◆ **Entries shown**:

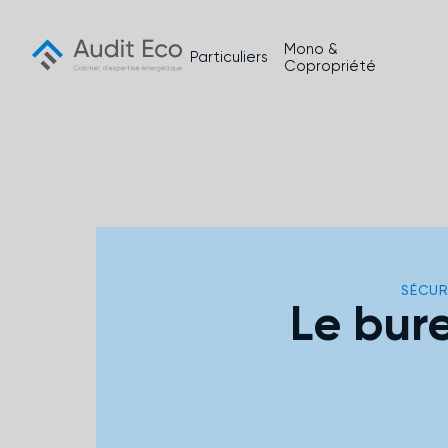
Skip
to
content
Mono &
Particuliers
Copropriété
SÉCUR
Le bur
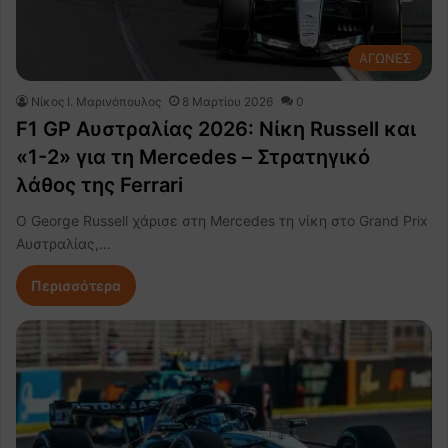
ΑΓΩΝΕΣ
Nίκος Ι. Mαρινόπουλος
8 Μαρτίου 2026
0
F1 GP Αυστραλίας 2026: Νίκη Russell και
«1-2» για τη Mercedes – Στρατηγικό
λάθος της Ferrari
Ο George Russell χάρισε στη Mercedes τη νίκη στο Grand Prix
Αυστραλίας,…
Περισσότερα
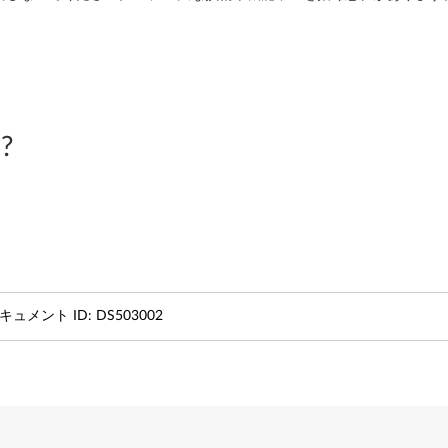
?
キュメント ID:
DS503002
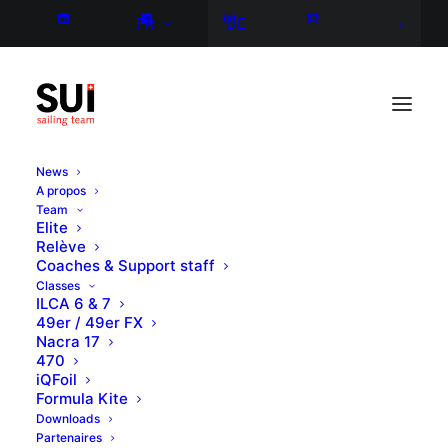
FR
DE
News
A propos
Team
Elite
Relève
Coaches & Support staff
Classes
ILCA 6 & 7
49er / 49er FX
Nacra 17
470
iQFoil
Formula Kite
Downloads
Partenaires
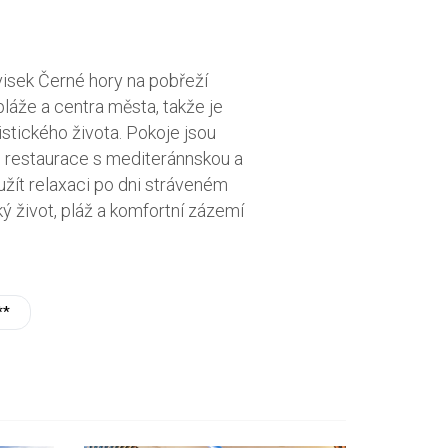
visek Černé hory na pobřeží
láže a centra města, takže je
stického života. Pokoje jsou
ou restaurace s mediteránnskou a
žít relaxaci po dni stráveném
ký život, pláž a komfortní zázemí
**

◆ **Exercise description**: Once the pictures are removed, output the entries above exactly as given.

◆ **Solution for this problem**:
Skip
to
content
Mono &
Particuliers
Copropriété
SÉCUR
Le bur
ΑΓΩΝΕΣ
Nίκος Ι. Mαρινόπουλος
8 Μαρτίου 2026
0
F1 GP Αυστραλίας 2026: Νίκη Russell και
«1-2» για τη Mercedes – Στρατηγικό
λάθος της Ferrari
Ο George Russell χάρισε στη Mercedes τη νίκη στο Grand Prix
Αυστραλίας,…
Περισσότερα
?
キュメント ID:
DS503002
FR
DE
News
A propos
Team
Elite
Relève
Coaches & Support staff
Classes
ILCA 6 & 7
49er / 49er FX
Nacra 17
470
iQFoil
Formula Kite
Downloads
Partenaires
visek Černé hory na pobřeží
láže a centra města, takže je
stického života. Pokoje jsou
ou restaurace s mediteránnskou a
žít relaxaci po dni stráveném
ký život, pláž a komfortní zázemí
**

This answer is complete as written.